Training issues: Weights
Of course, where the real problems usually start in terms of training is the weight room. To say that the training being performed by most individuals in most weight rooms sucks is an understatement. The problem is that much of the advice being followed is coming out of the professional bodybuilding ranks at least as it is disseminated through the bodybuilding magazines.
Yes, the internet has helped out with this and there’s a lot more realistic information out there but a lot of people are still trying to follow programs based on the training of elite drugged out bodybuilders. And, contrary to popular belief, 99% of internet trainees are not elite, or advanced. A lot of them aren’t even intermediates. But they are trying to follow programs aimed at those folks.
In my experience, the typical approach of blasting a muscle group once per week for an insane number of sets and exercises simply doesn’t work for the majority. Yes, fine, there are some who do fine on it. They usually have good genetics and hormones. But the number who failed completely with that type of training is legion. You can’t use the minority who succeed on it and ignore the majority who didn’t.
There’s a lot of reasons that type of training isn’t ideal for most people, this isn’t the place to discuss it. Fine, you get real sore, and you’re real tired coming out of the gym. But who cares if you aren’t making progress? Being sore and exhausted wasn’t the goal of this the last time I looked.
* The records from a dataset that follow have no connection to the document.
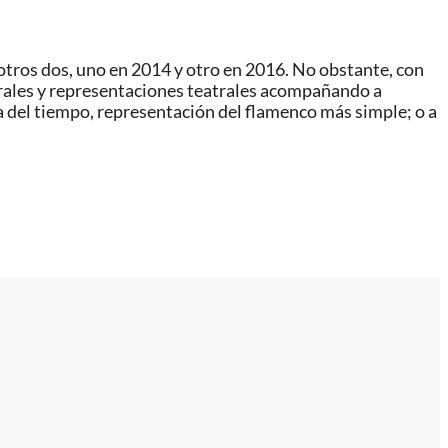
otros dos, uno en 2014 y otro en 2016. No obstante, con
turales y representaciones teatrales acompañando a
 del tiempo, representación del flamenco más simple; o a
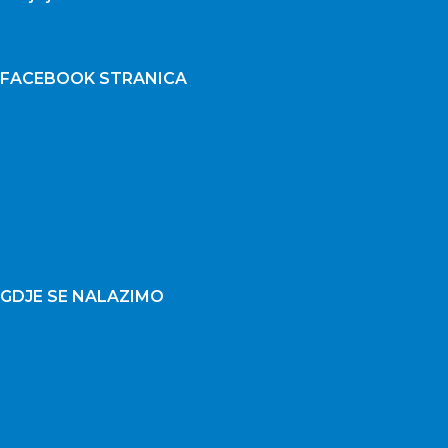
FACEBOOK STRANICA
GDJE SE NALAZIMO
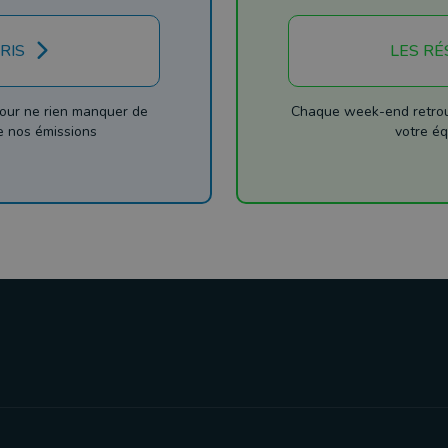
RIS
LES RÉ
our ne rien manquer de
Chaque week-end retrouv
de nos émissions
votre éq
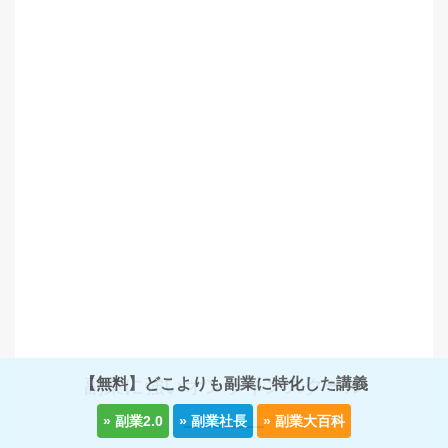
【無料】どこよりも副業に特化した講義
副業に強いオンラインスクール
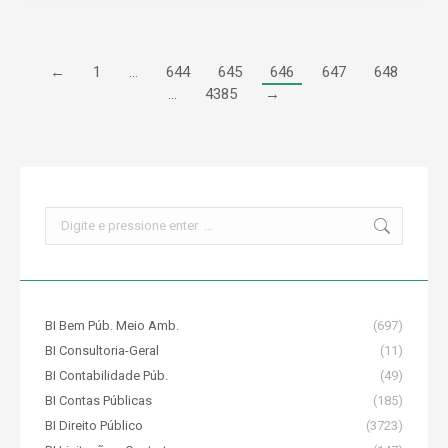
←
1
…
644
645
646
647
648
…
4385
→
Search:
BI Bem Púb. Meio Amb.
(697)
BI Consultoria-Geral
(11)
BI Contabilidade Púb.
(49)
BI Contas Públicas
(185)
BI Direito Público
(3723)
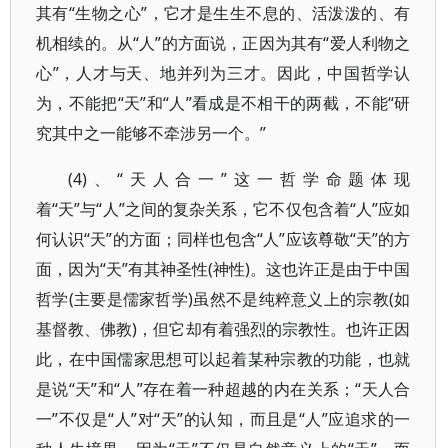
其有“生物之心”，它才是生生不息的、活泼泼的、有
机相续的。从“人”的方面说，正因为其有“爱人利物之
心”，人才与天、地并列为三才。因此，中国哲学认
为，不能把“天”和“人”看成是不相干的两截，不能“研
究其中之一能够不牵涉另一个。”
(4)、“天人合一”这一哲学命题体现
着“天”与“人”之间的复杂关系，它不仅包含着“人”应如
何认识“天”的方面；同样也包含“人”应该尊敬“天”的方
面，因为“天”有其神圣性(神性)。这也许正是由于中国
哲学(主要是儒家哲学)虽然不是纯粹意义上的宗教(如
基督教、佛教)，但它却有着强烈的宗教性。也许正因
此，在中国儒家思想可以起着某种宗教的功能，也就
是说“天”和“人”存在着一种超越的内在关系；“天人合
一”不仅是“人”对“天”的认知，而且是“人”应追求的一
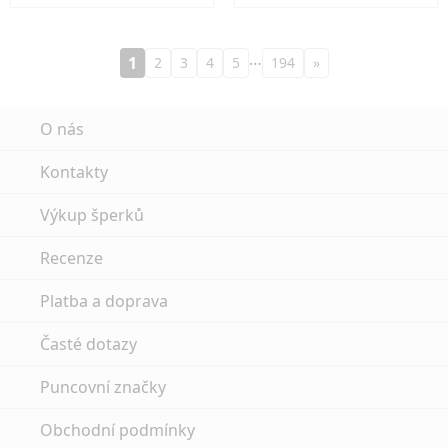
…
1
2
3
4
5
194
»
O nás
Kontakty
Výkup šperků
Recenze
Platba a doprava
Časté dotazy
Puncovní značky
Obchodní podmínky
I should note that many fall at the opposite extreme of training, hitting a bodypart for one set once per week or what have you. They’ll go to complete muscular failure, hit the hard isometric hold and be blown out and shaking when they leave the gym. Again, since being tired isn’t the main goal, who cares. This can be just as big of a mistake for another set of reasons that I’m not going to discuss here.
The bottom line is that, in my opinion, in my experience, and in the realm of a lot of good research, something in between those two extremes appears to be best. A weekly training frequency of 3-4 times per week is usually quite doable although, for many (older trainees especially), four days may be pushing it unless the workouts are kept very short. And yes, some people get away training six days per week but they are usually in and out of the gym very quickly.
This will allow each bodypart to be hit roughly twice per week or, at the least, once every 5 days (about the lowest frequency I recommend for naturals). Upper/lower splits are popular but there are other ways to approach it as well.
A moderate number of sets, perhaps 4-8 per bodypart (more for larger, less for smaller) is usually about right as well. Research suggests that 40-60 contractions per bodypart per workout seems to give the optimal response. 4 sets of 10 would be at the low end of that, 8 sets of 8 (perhaps 2 exercises for 4 sets of 8 reps each) would be at the high end. A typical workout might last 60-90 minutes depending on how it’s split up.
One final comment on training before I wrap this up: an insidious (and stupid) idea that is out there (especially in the realm of bodybuilding) is that trainees should focus on irrelevant things: the feel, the squeeze, the pump. This is crap and guys who do this, unless they are on drugs, simply don’t grow. Muscle grows as a function of progressive tension overload, if you’re not adding weight to the bar over time, you’re not growing. This doesn’t mean that you have to add weight at every workout, but if you’re not gradually going heavier over time, you won’t be growing either.